Tom Omondi, president of the UH College of Nursing Alumni Association, represents yet another professional trajectory. He’s a nurse-attorney who recently finished law school.
“Nurses are stepping up to the front lines and I think it’s a phenomenal time to elevate nurses,” said Brandon Johnson, APRN, FNP-C, a two-time graduate of Prairie View’s nursing school and an adjunct faculty member who is featured wearing scrubs in the campaign. He works as the lead nurse practitioner for Baylor College of Medicine’s thoracic surgery team and practices at CHI Baylor St. Luke’s Medical Center. “Nurses are sacrificing a lot of their time and mental health to help people get better—knowing that any day they take care of a COVID patient is the day they can contract it and take it home or to someone else in the community.”
Nurses have topped Gallup’s “Honesty and Ethics” ranking of the most trusted professions for the last two decades except in late 2001, post-9/11, when firefighters took that slot.
A big part of the urgency to attract more people to the profession, encourage more nurses to acquire advanced degrees and convince more with graduate-level credentials to become nurse educators is the looming nursing shortage.
By 2030, Texas is predicted to be short 60,000 registered nurses, according to a 2016 Nurse Supply and Demand Projections report from the Texas Center for Nursing Workforce Studies and the Texas Department of State Health Services. The predictive models detail the shortage by region, type of nurse—such as licensed vocational nurse, registered nurse, nurse practitioner and midwife—and by employment setting, such as inpatient, outpatient, office, emergency department and school.
“The demand for nurses in nursing homes and residential care settings is projected to double between 2015 and 2030 while the demand for nurses in home health settings is projected to increase by 74 percent,” the report said.
Close to 46,000 nurses practice in Harris County, according to 2019 data from the Texas Department of State Health Services.
Still, by 2030, the unmet demand for RNs in the Gulf Coast region of Texas, which includes Harris County and surrounding areas, is expected to be 13,877—skyrocketing in just 15 years from a 1,089 deficit in 2015.
Online #HoustonNursesTogether activities are planned for the rest of year.

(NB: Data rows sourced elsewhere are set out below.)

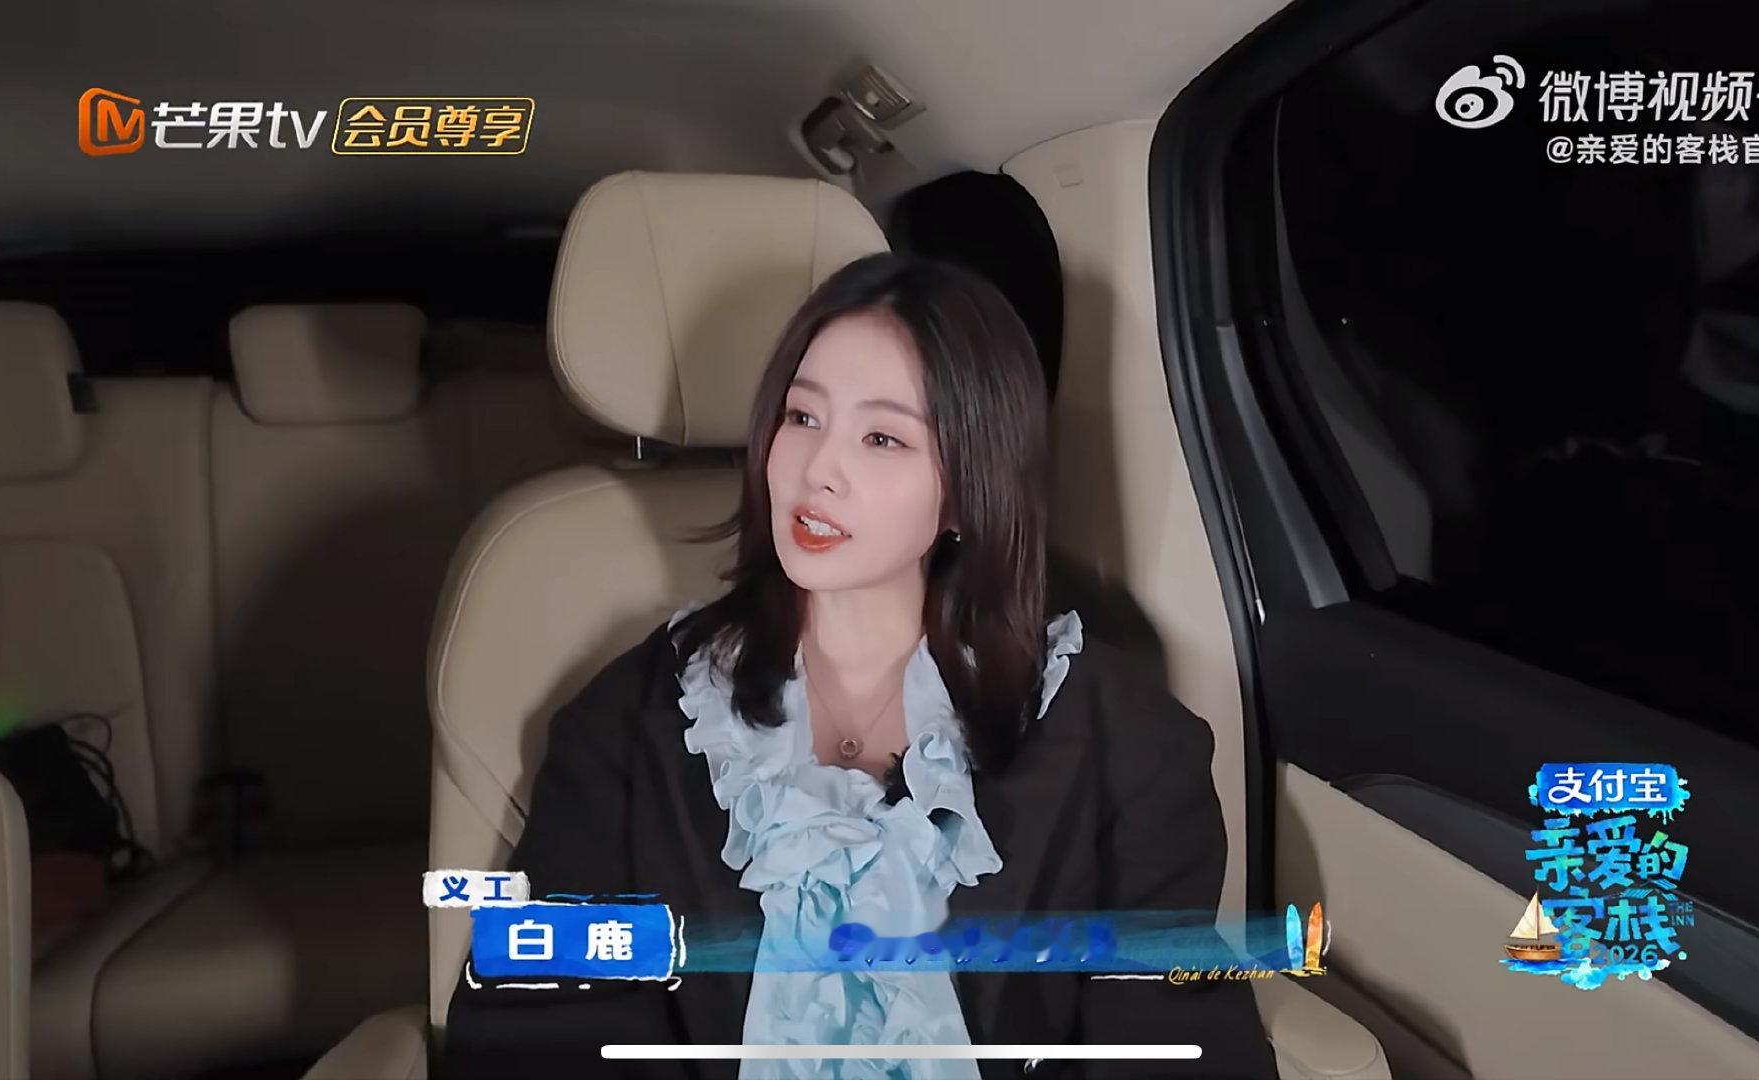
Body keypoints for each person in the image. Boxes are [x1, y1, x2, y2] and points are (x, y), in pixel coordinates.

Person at [443, 253, 1276, 1079]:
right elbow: (543, 1025)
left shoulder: (1127, 745)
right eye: (802, 417)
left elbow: (1172, 1043)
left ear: (968, 487)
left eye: (881, 437)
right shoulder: (633, 723)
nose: (817, 471)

TWU is sponsoring a virtual bingo night on July 21, Prairie View is planning a Labor Day bash on Sept. 4 and the University of Houston is leading a self-care continuing education panel on Nov. 19.
“All of our institutions’ alumni work together, so why not celebrate together? We feel like this is a great time to collaborate,” said Lisa Rampy, director of development for TWU’s College of Nursing and its College of Health Sciences. “This may become something we do annually.”
The effort is one of several new opportunities the COVID-19 crisis has presented to engage TWU graduates.
“Since March, we have had almost double the participants in any of our external alumni programming virtually than we have had face-to-face in an entire year previously,” Rampy said. “Alumni engagement is really important for all of our institutions. Our nursing alumni are key supporters of our programs. They are preceptors, they are mentors and are instrumental in overall networking for nursing professionals.”